Shutting Down a Nuisance

In a condominium setting where owners typically live in close proximity to one another, it only takes one contrarian to disrupt an otherwise peaceful community. Fortunately, a cease and desist notice from legal counsel is often all that it takes to secure compliance. On rare occasion, however, judicial intervention may be the board’s only remaining, viable option to secure compliance. While it is always our preference to keep our clients out of the courtroom whenever possible, sometimes violation letters, fines, mediation, and even arbitration is not enough to secure compliance.

One of our condominium association clients was recently forced to confront that reality when a single unit owner in the community simply refused to abide by the community’s governing documents. The offending owner’s conduct included:

  • Verbally harassing other residents and vendors;
  • Interrupting board meetings and membership meetings;
  • Posting inappropriate photographs throughout the community;
  • Posting letters containing vulgar and inflammatory language throughout the community;
  • Regularly speeding while driving in the community;
  • Permitting unauthorized occupants to reside in his unit;
  • Painting and “decorating” the common elements; and
  • Pressure-washing “designs” or symbols into the common element walkways.

The board, having exhausted all other options, made the difficult (but appropriate) decision to seek judicial relief.

Emergency Relief:

Under the circumstances, however, this board did not have the luxury of waiting a year or more until trial before obtaining relief in the form of an order requiring the owner to stop his disruptive behavior. Given the need for timely intervention, our firm (on behalf of the association) filed an emergency motion for temporary injunction requesting that the court enter an order prohibiting this owner from engaging in the conduct outlined above during the course of the litigation.

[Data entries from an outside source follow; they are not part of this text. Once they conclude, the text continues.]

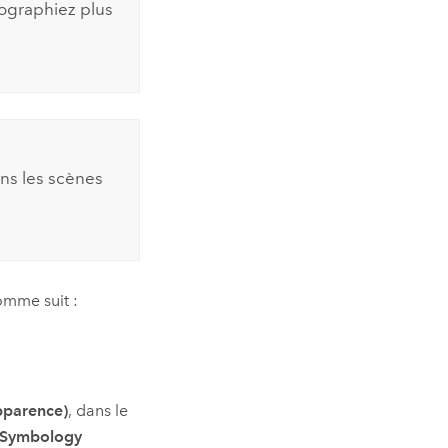
tographiez plus
ns les scènes
mme suit :
.
pparence)
, dans le
Symbology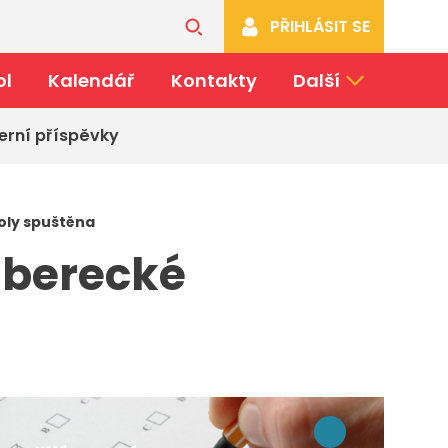
PŘIHLÁSIT SE
ol
Kalendář
Kontakty
Další
erní příspěvky
koly spuštěna
liberecké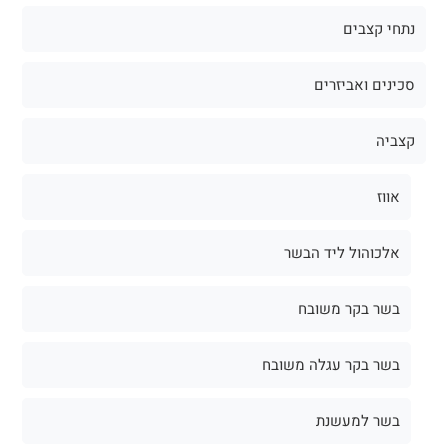
נתחי קצבים
סכינים ואביזרים
קצביה
אווז
אלכוהול ליד הבשר
בשר בקר משובח
בשר בקר עגלה משובח
בשר למעשנת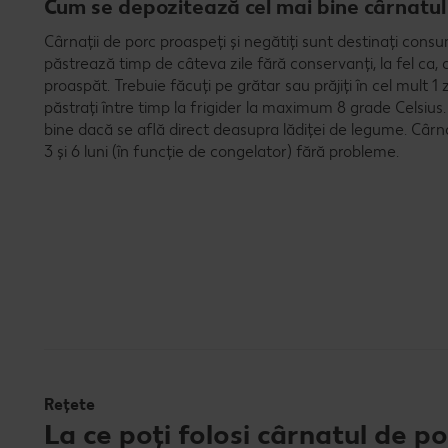
Cum se depozitează cel mai bine cârnatul
Cârnații de porc proaspeți și negătiți sunt destinați cons
păstrează timp de câteva zile fără conservanți, la fel ca,
proaspăt. Trebuie făcuți pe grătar sau prăjiți în cel mult 1 
păstrați între timp la frigider la maximum 8 grade Celsius
bine dacă se află direct deasupra lădiței de legume. Cârnaț
3 și 6 luni (în funcție de congelator) fără probleme.
Rețete
La ce poți folosi cârnatul de po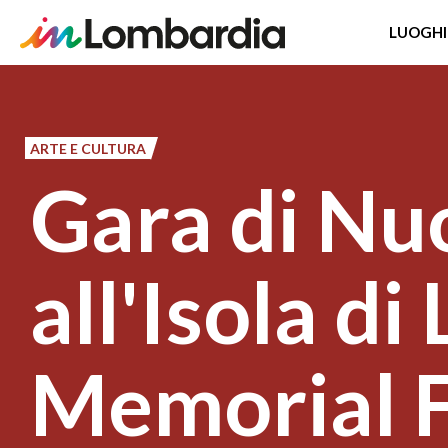
LUOGHI
Salta
al
contenuto
ARTE E CULTURA
principale
Gara di Nu
all'Isola di
Memorial 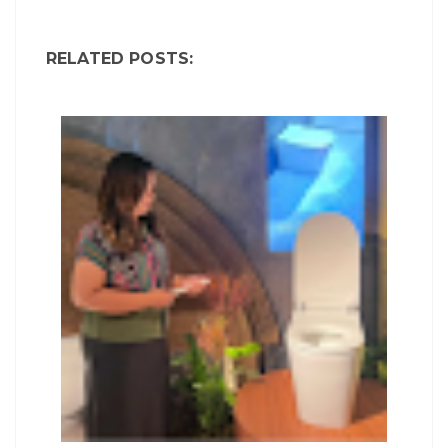
RELATED POSTS: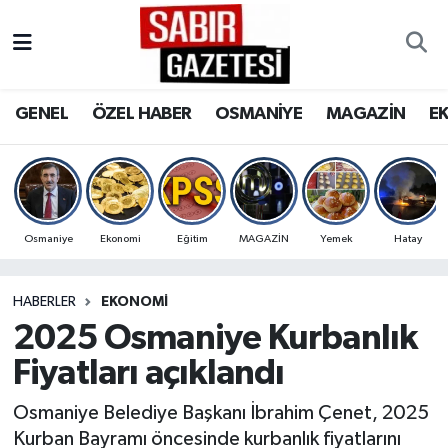
GENEL
Osmaniye Nöbetçi Eczaneler
GENEL
ÖZEL HABER
OSMANİYE
MAGAZİN
E
ÖZEL HABER
Osmaniye Hava Durumu
OSMANİYE
Osmaniye Trafik Yoğunluk Haritası
MAGAZİN
Süper Lig Puan Durumu ve Fikstür
Osmaniye
Ekonomi
Eğitim
MAGAZİN
Yemek
Hatay
EKONOMİ
Tüm Manşetler
HABERLER
EKONOMI
2025 Osmaniye Kurbanlık
SPOR
Son Dakika Haberleri
Fiyatları açıklandı
RESMİ İLANLAR
Haber Arşivi
Osmaniye Belediye Başkanı İbrahim Çenet, 2025
Kurban Bayramı öncesinde kurbanlık fiyatlarını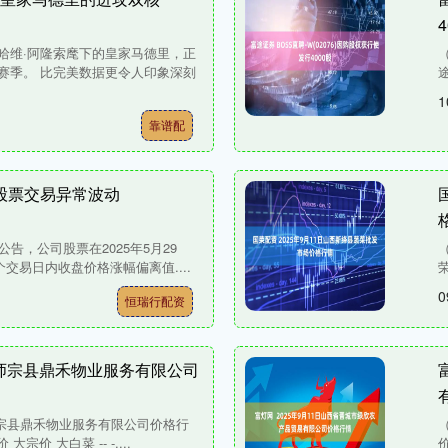
哈维·阿隆索麾下的皇家马德里，正
赛季。 比完美数据更令人印象深刻
途
1
靠谱配
股票交易异常波动
告，公司股票在2025年5月29
个交易日内收盘价格涨幅偏离值....
荣
0
恒瑞行配资
1日师宗县鼎禾物业服务有限公司
日师宗县鼎禾物业服务有限公司价格行
宗价 大白菜 -- -....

Fortunately, following an evidentiary hearing, the court granted our client’s emergency motion. Unfortunately, however, the offending owner thereafter declined to comply with the court’s directives, which prompted contempt proceedings. Ultimately, due to his refusal to abide by the court’s order(s),  this owner found himself incarcerated in Pinellas County Jail– not just once, but TWICE (more than twenty days in total) – before he decided to comply with the court’s order(s).

Trial:

At trial, Attorneys Adam Gurley and John Kimbrough presented various witnesses (vendors, board members and other residents) who testified regarding the owner’s ongoing, troublesome conduct. Counsel representing the owner thereafter presented his defense.  At the conclusion of the trial, the court ruled in favor of our client on all counts. In addition, the court ruled that our client, as the prevailing party in the case, is entitled to an award of its attorneys’ fees and costs incurred in connection with the litigation.

Consider:

So, what can your board do to make sure your community is prepared to address an ongoing nuisance? First, it is important to take proactive steps to make sure your community is in a strong position to pursue enforcement in court, if necessary. Specifically, boards should periodically review their governing documents with the assistance of legal counsel to make sure the documents sufficiently address nuisance behavior. Also, upon receiving a complaint regarding a resident’s conduct, consider instructing the complaining party to submit their complaint in writing so that there is a record of the incident. As the board in the above-referenced case witnessed firsthand, those records may prove invaluable if the matter ends up in front of a judge.